Says Ho, “There is a demand in the market for a hotel in the upper upscale or luxury segment that merges simplicity and minimalist style as a core concept. We embrace the concept of slow living, which encourages individuals to take a step back from their hectic lifestyles and focus on what truly matters.”
Healing through the slow life
I got a taste of this slow life during a late spring trip to Kyoto when I bunked at the stylish 25-key Garrya Nijo Castle.
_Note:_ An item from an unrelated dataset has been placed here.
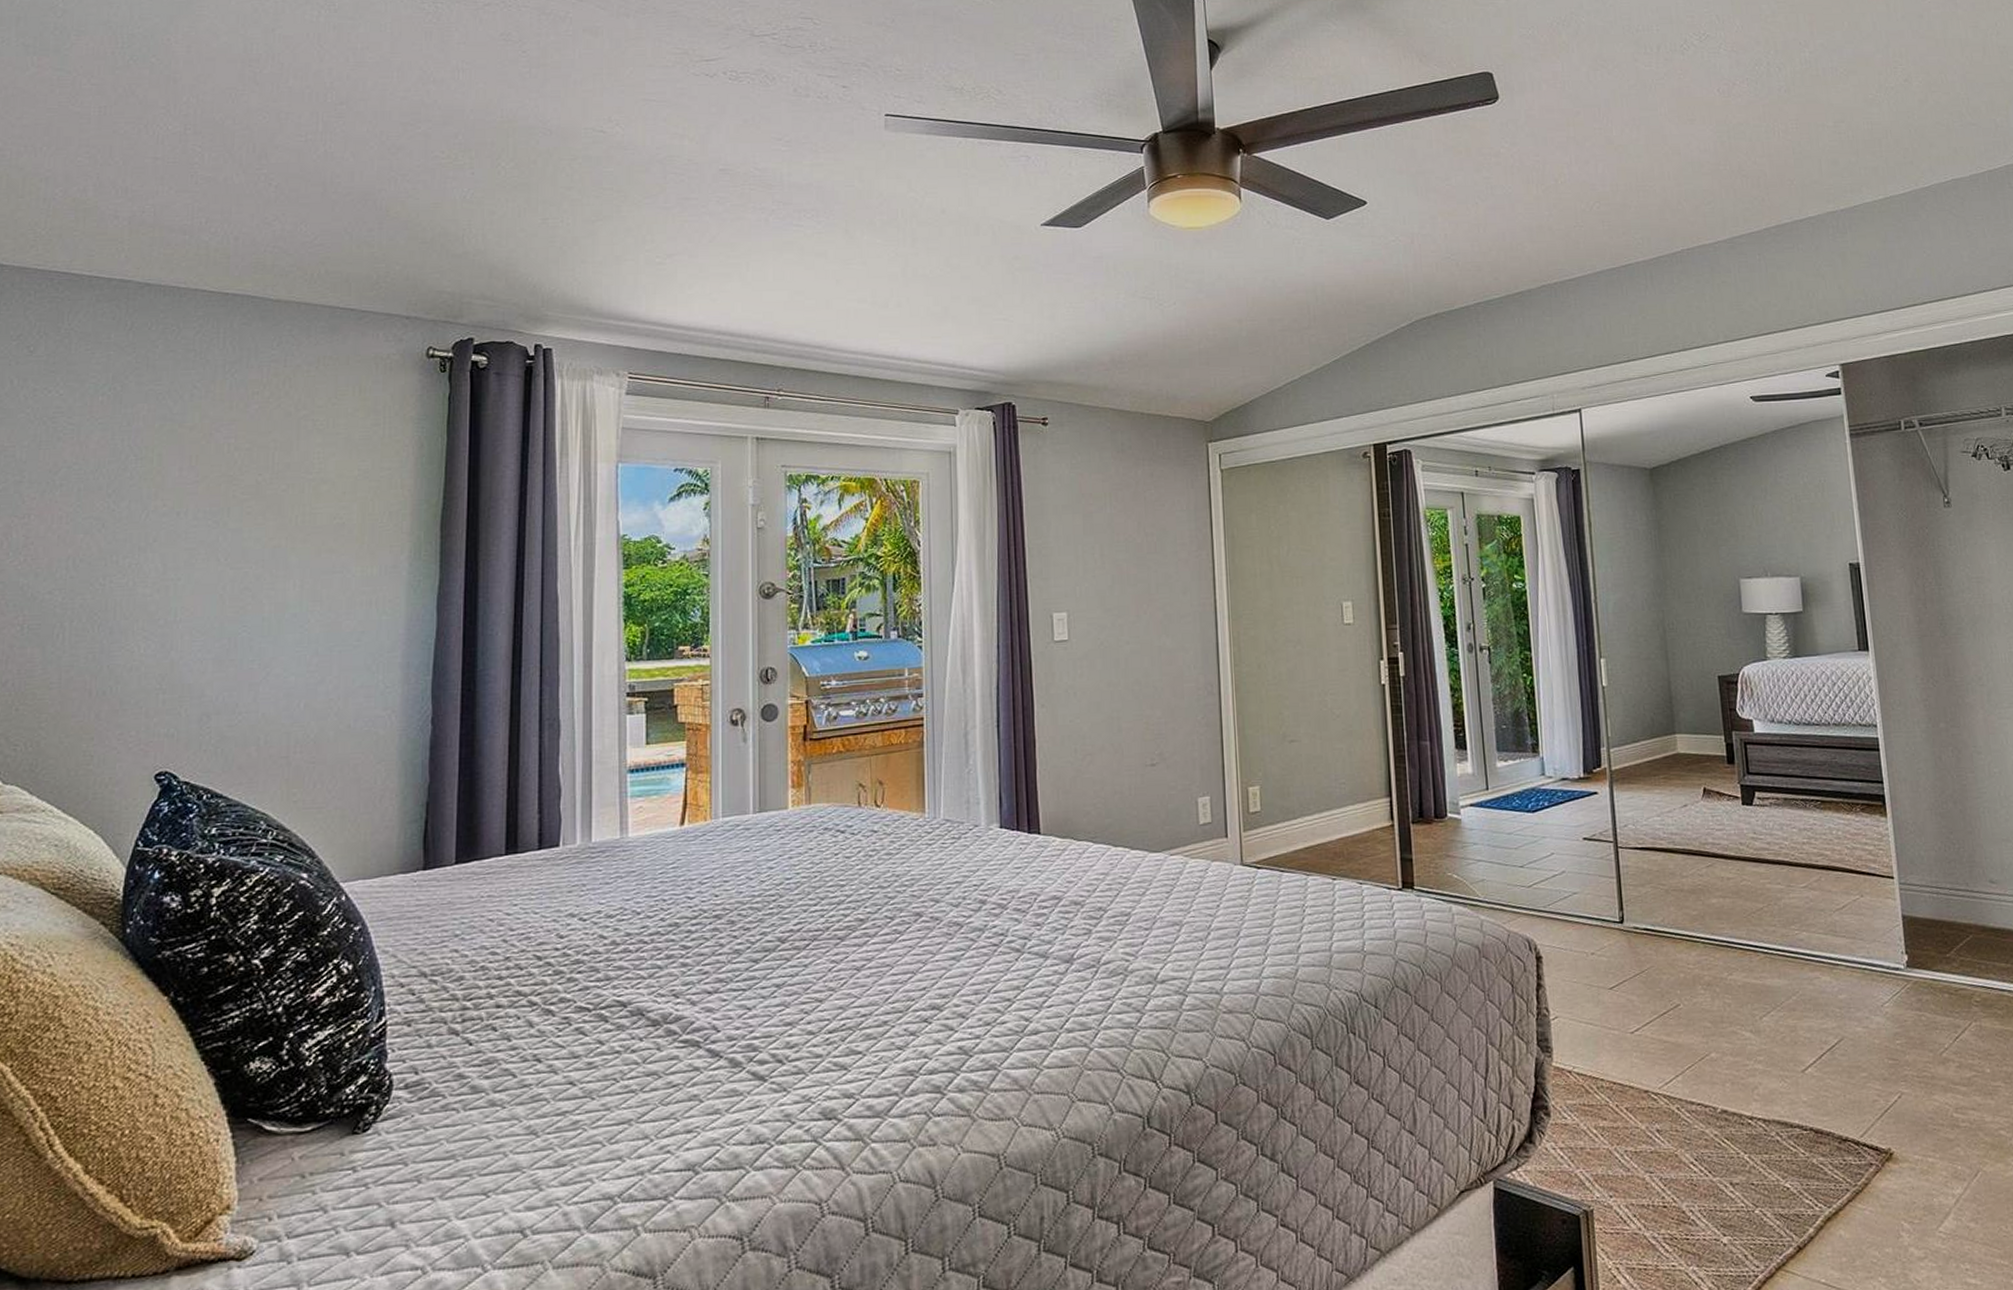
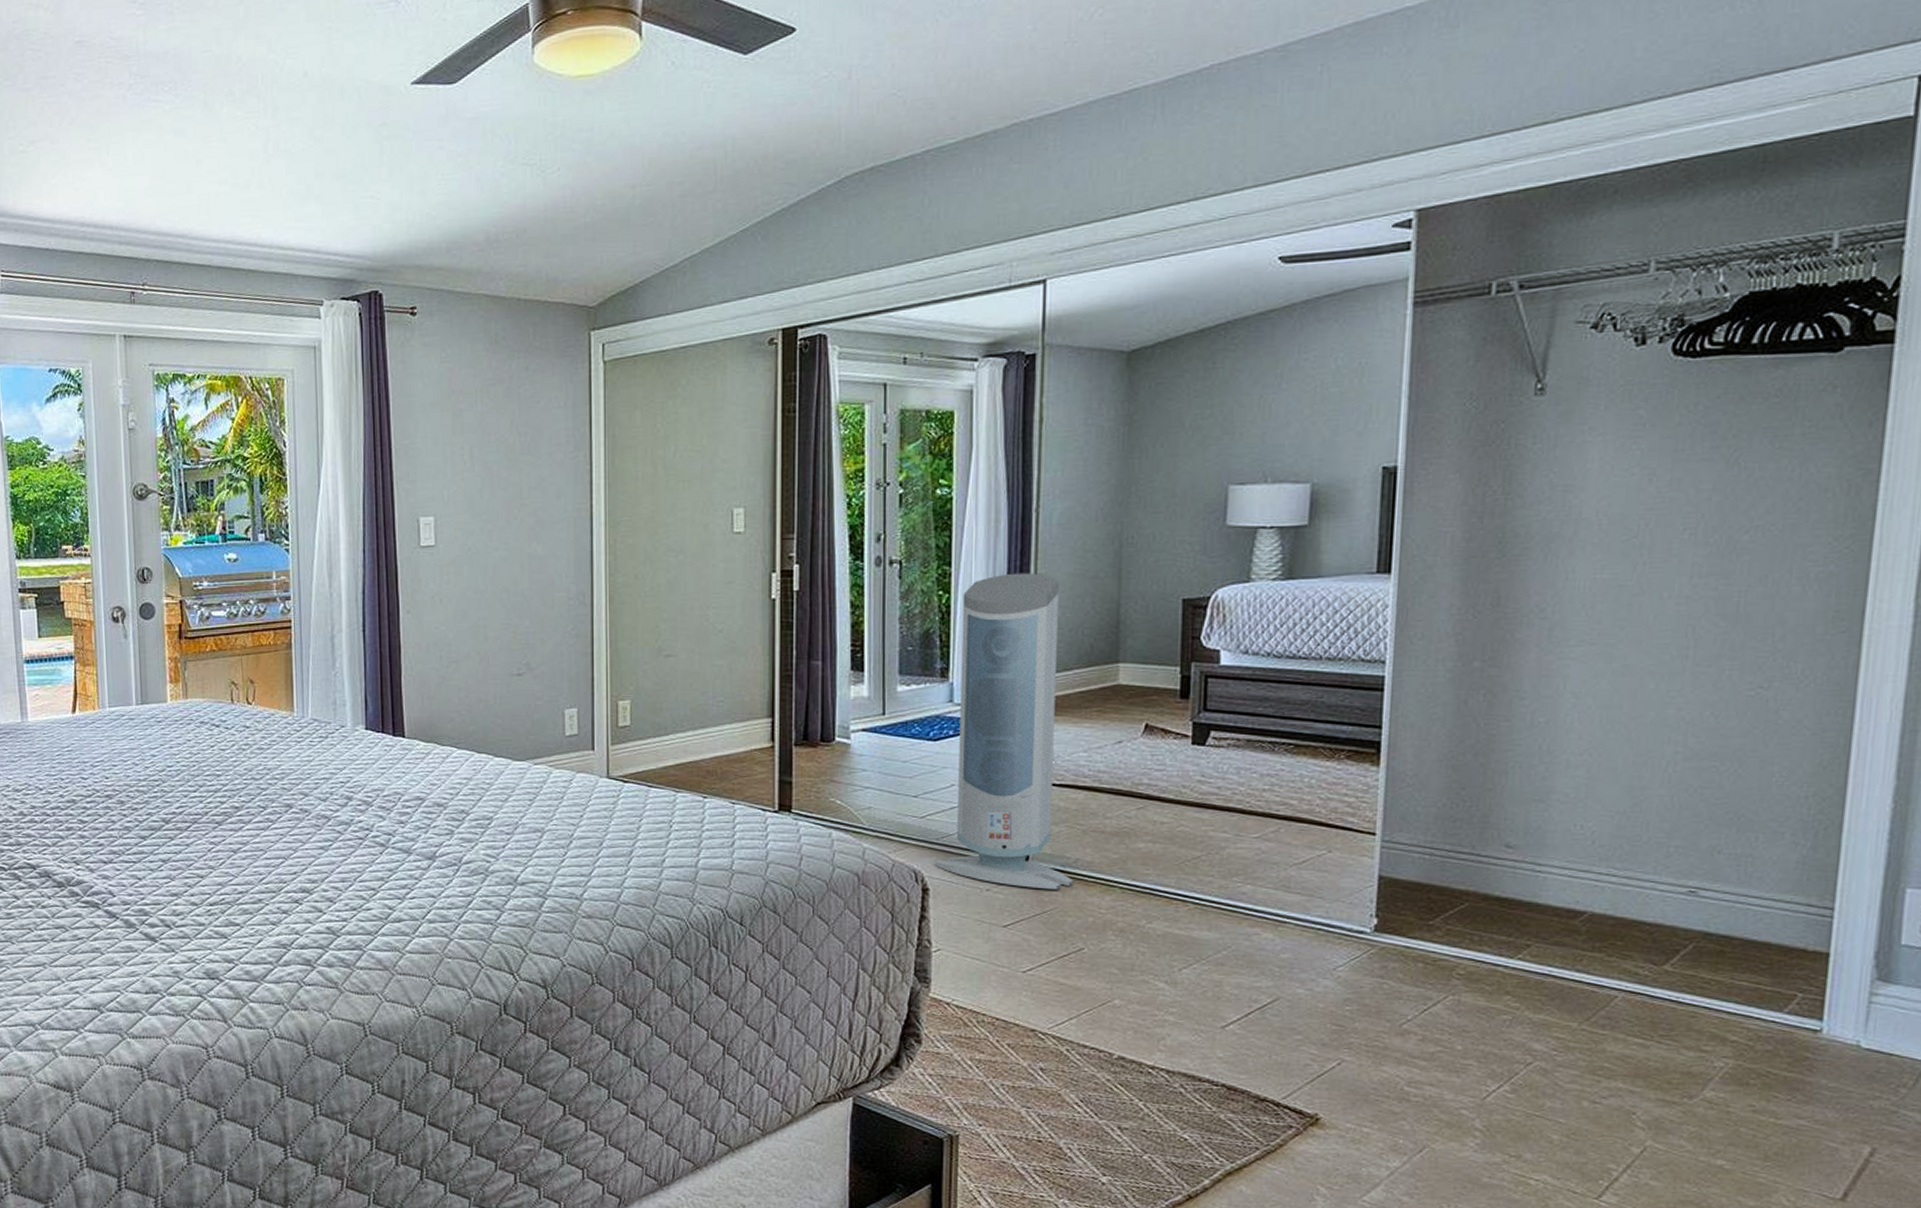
air purifier: none [1543,655,1664,950] -> present [934,572,1074,890]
Located close to a residential enclave just a little further away from the usual tourist landmarks in the city centre, it certainly felt refreshing to escape Kyoto’s tourist hordes.
With spacious, aesthetically restrained rooms that include a tatami mat seating area and a full-sized bathtub, it takes herculean effort to rouse myself from my relaxed in-room stupor.
But inspired by Ho’s recommendation, I embarked on a deep dive into the ancient Japanese capital’s cultural highlights by attending a philosophical zazen meditation at the historic Daisen-in temple and a hands-on kintsugi lesson to learn how to repair beloved ceramic pieces with lacquer and gold or silver dust.
As she had predicted, these sessions offered a rare opportunity to transcend sightseeing bucket list activities and emerge with a deeper connection to Japan’s long cherished culture of contemplation and sustainability.
She reflects, “Hopefully the takeaway is that guests have a better appreciation of life and leave the destination a little better than when they last visited.” I couldn’t agree more.